*** Material to process Section Begins ***
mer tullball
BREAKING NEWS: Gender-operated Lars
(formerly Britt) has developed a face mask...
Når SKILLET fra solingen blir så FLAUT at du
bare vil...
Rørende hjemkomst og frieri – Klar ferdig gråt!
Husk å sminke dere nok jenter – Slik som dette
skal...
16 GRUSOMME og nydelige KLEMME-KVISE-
*** Material to process Section Ends ***
# What you have to do:
Write out all of these lines again, switching "face mask" to "face cream" and keeping everything else the same.

# Response box:
mer tullball
BREAKING NEWS: Gender-operated Lars
(formerly Britt) has developed a face cream...
Når SKILLET fra solingen blir så FLAUT at du
bare vil...
Rørende hjemkomst og frieri – Klar ferdig gråt!
Husk å sminke dere nok jenter – Slik som dette
skal...
16 GRUSOMME og nydelige KLEMME-KVISE-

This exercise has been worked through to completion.